Amenment 8A: Foods with pungent odors should also be avoided whenever possible.

Rule 9:
In a crowded subway, if you are closest to the door and the train comes to a stop, you must temporarily step off the train to let people off. You will be guaranteed premium access back on the train once the exiting passengers have departed.

Amendment 9A: If you are waiting for a train and see someone step off the train to let exiting passengers off - you must let them get back on the train before stepping on yourself. Stepping in front of them to enter the train will lead to automatic douche status.

Rule 10:
Do not urinate on the train.*******

* At time of publication, the author of this publication could not think of a better term for “holding pole.” The “holding pole” is the stripper-like pole in the center of the train that exists for people to hold onto so they don’t fall down during the general turbulence of subway travel.

** It’s all fun and games until someone gets kicked in the face….which I’ve seen happen. Let’s keep the break-dancing where it belongs –1986.

*** Less defined by age and more by fragility. If she could play a sweet old grandmother in a black and white movie, she gets the seat, hands down. On the subway culture, elderly ladies rein supreme. They should always have a seat. No exceptions.

****If the pregnancy is questionable, use caution. Giving up your seat to an overweight woman could be offensive to her and create an uncomfortable ride for the person sitting next to her.

***** Please note: The stroller MUST have a child.

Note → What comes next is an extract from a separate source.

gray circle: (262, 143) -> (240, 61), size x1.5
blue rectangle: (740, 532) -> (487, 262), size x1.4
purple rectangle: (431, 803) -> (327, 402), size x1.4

If the stroller is carrying groceries, clothes, or other miscellaneous items, this person should not get a seat and should not be riding during rush hour (see Rule 4).

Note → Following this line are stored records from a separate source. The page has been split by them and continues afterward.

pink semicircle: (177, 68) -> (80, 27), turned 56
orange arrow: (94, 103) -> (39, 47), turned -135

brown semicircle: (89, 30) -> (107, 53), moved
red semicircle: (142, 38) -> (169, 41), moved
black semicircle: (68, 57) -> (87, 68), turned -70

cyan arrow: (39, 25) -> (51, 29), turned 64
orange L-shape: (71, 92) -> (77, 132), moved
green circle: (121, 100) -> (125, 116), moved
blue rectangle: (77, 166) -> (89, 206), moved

****** It may not be fair, but teenage boys are almost always standing on the train. Don’t shed too many tears though, they have the metabolism to eat six meals a day topped off by a liter of Coke and jumbo pack of king-size Oreos (double stuffed!) without gaining an ounce – so the cosmic karma all shakes out.

*******This may seem like an obvious one, but apparently it's not. Urinating on the train creates a phenomena called "stinky car", which, not unlike "unair-conditioned car" in the summer, leads to a mass exodus of passengers at every stop running frantically for the next car over. Also, pee on the train runs down the length of the car, so no one is safe from its path. Pee on the train is just no fun for anyone.



Thank you for taking the time to read these 10 rules and regulations in regards to the New York City Subway. If we can all follow these ten simple rules, subway transit will run smoother and every ride will be a little more pleasant for us all.